DATASET EXCERPTS —
** Start **
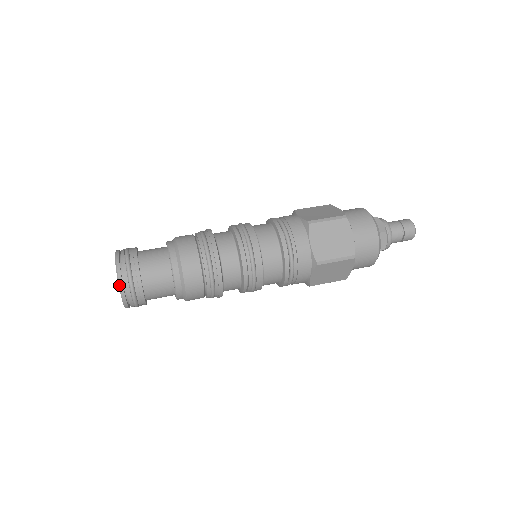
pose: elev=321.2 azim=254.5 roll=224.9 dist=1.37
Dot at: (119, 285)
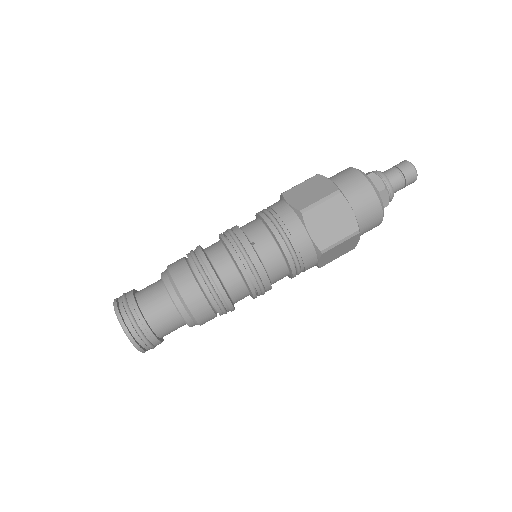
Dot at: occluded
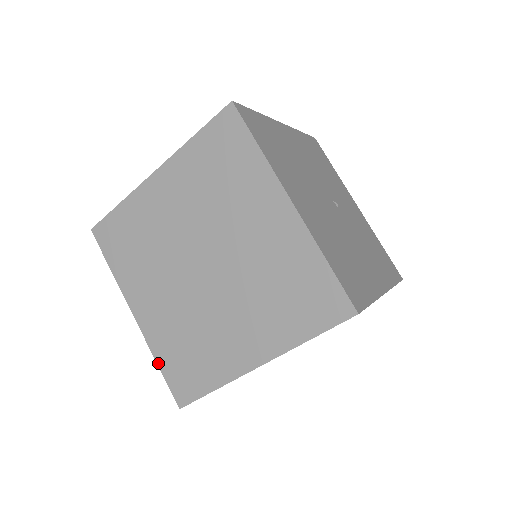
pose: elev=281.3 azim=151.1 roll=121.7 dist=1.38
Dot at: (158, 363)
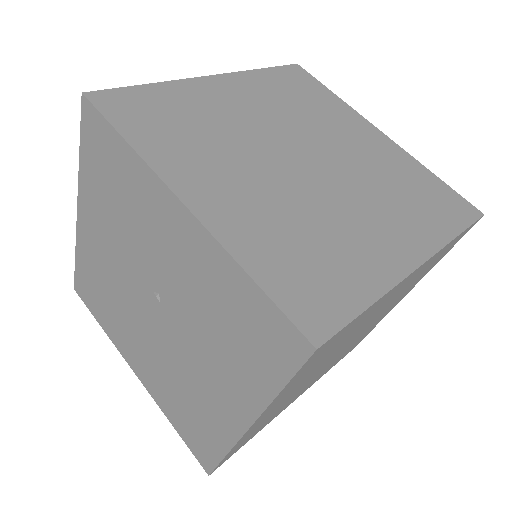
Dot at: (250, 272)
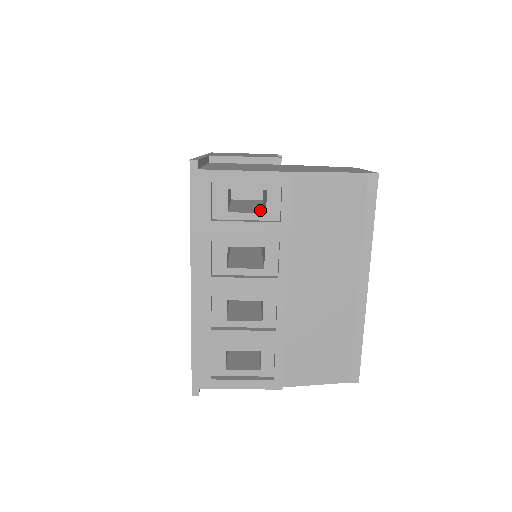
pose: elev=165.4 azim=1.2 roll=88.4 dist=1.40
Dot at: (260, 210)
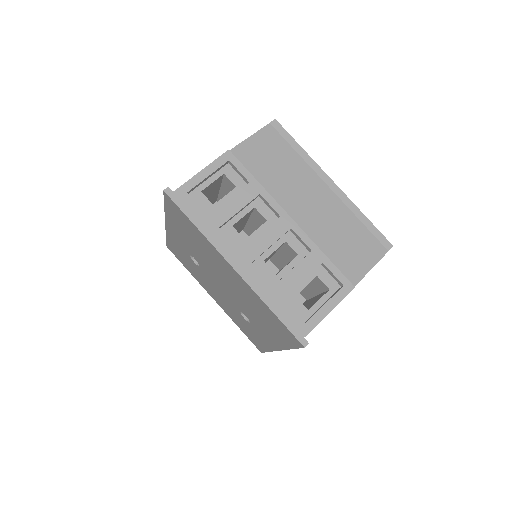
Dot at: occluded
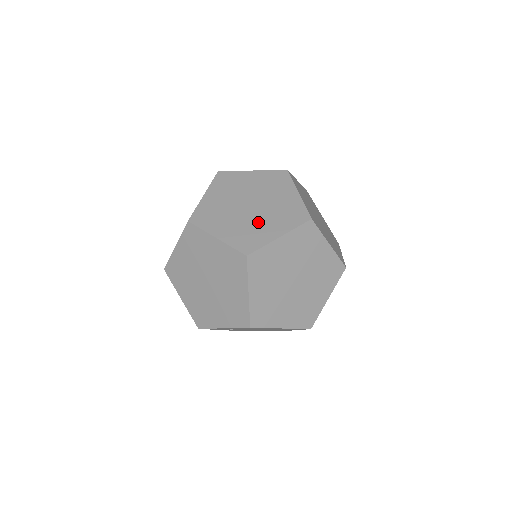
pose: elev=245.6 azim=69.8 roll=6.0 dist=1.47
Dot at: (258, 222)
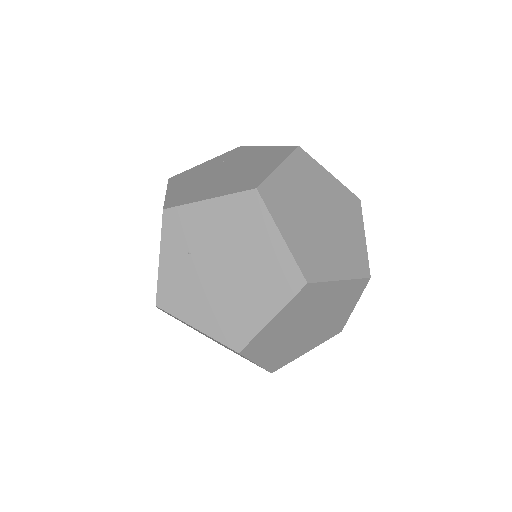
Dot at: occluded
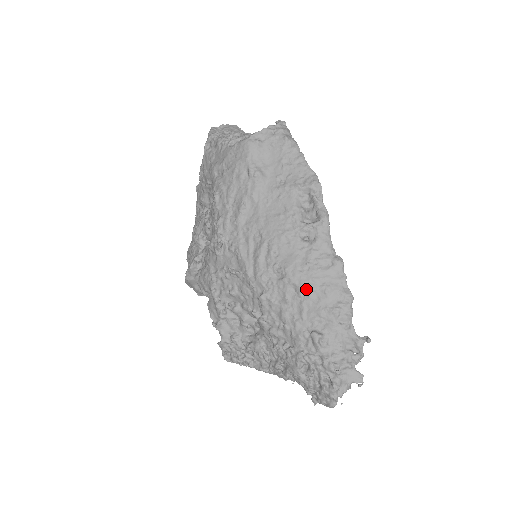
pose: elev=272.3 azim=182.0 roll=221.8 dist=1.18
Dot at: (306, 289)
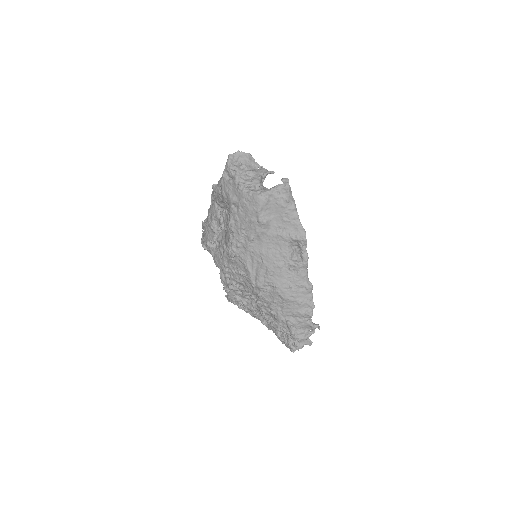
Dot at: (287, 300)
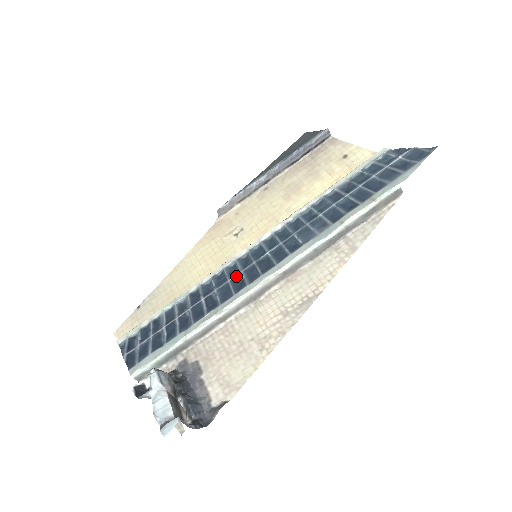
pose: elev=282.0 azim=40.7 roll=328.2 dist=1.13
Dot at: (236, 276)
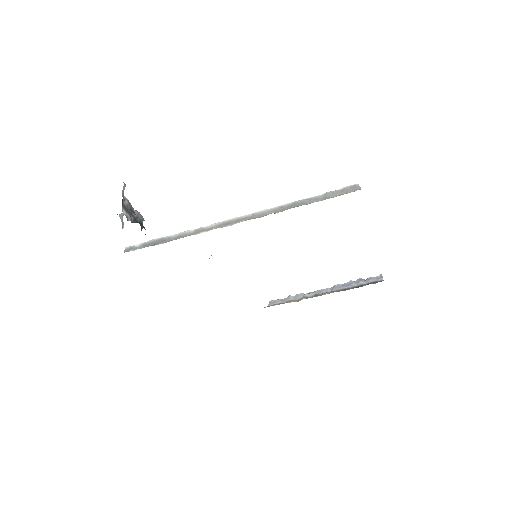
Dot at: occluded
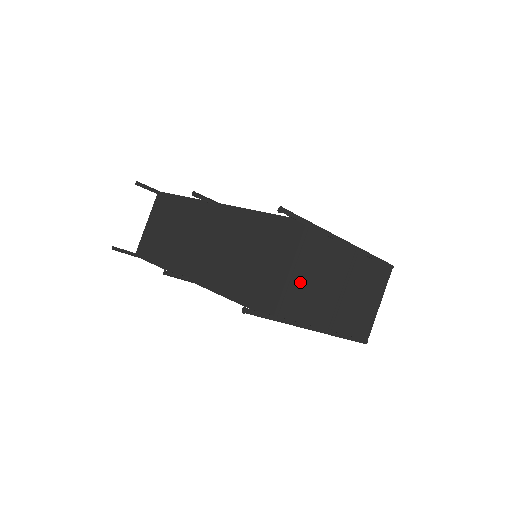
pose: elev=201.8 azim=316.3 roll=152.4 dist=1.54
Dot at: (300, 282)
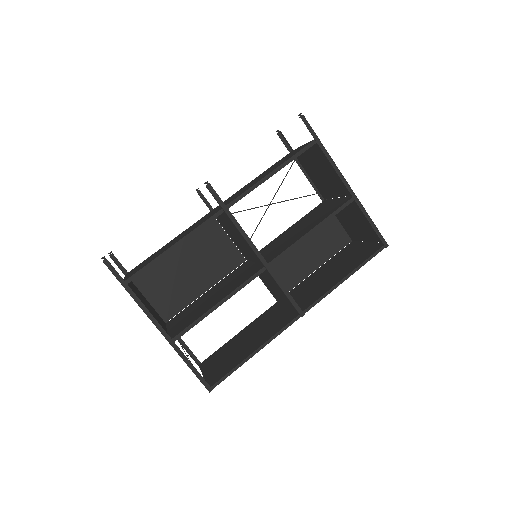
** End **
TASK DETAILS — Reproduce every row above verbatim, omitting the pictures from your output.

THE RESULT —
pose: elev=321.2 azim=254.5 roll=224.9 dist=1.37
Dot at: (119, 285)
Dot at: occluded
pose: elev=281.3 azim=151.1 roll=121.7 dist=1.38
Dot at: (158, 363)
Dot at: (250, 272)
pose: elev=165.4 azim=1.2 roll=88.4 dist=1.40
Dot at: (260, 210)
Dot at: occluded
pose: elev=245.6 azim=69.8 roll=6.0 dist=1.47
Dot at: (258, 222)
Dot at: occluded
pose: elev=272.3 azim=182.0 roll=221.8 dist=1.18
Dot at: (306, 289)
Dot at: (287, 300)
pose: elev=282.0 azim=40.7 roll=328.2 dist=1.13
Dot at: (236, 276)
Dot at: occluded
pose: elev=201.8 azim=316.3 roll=152.4 dist=1.54
Dot at: (300, 282)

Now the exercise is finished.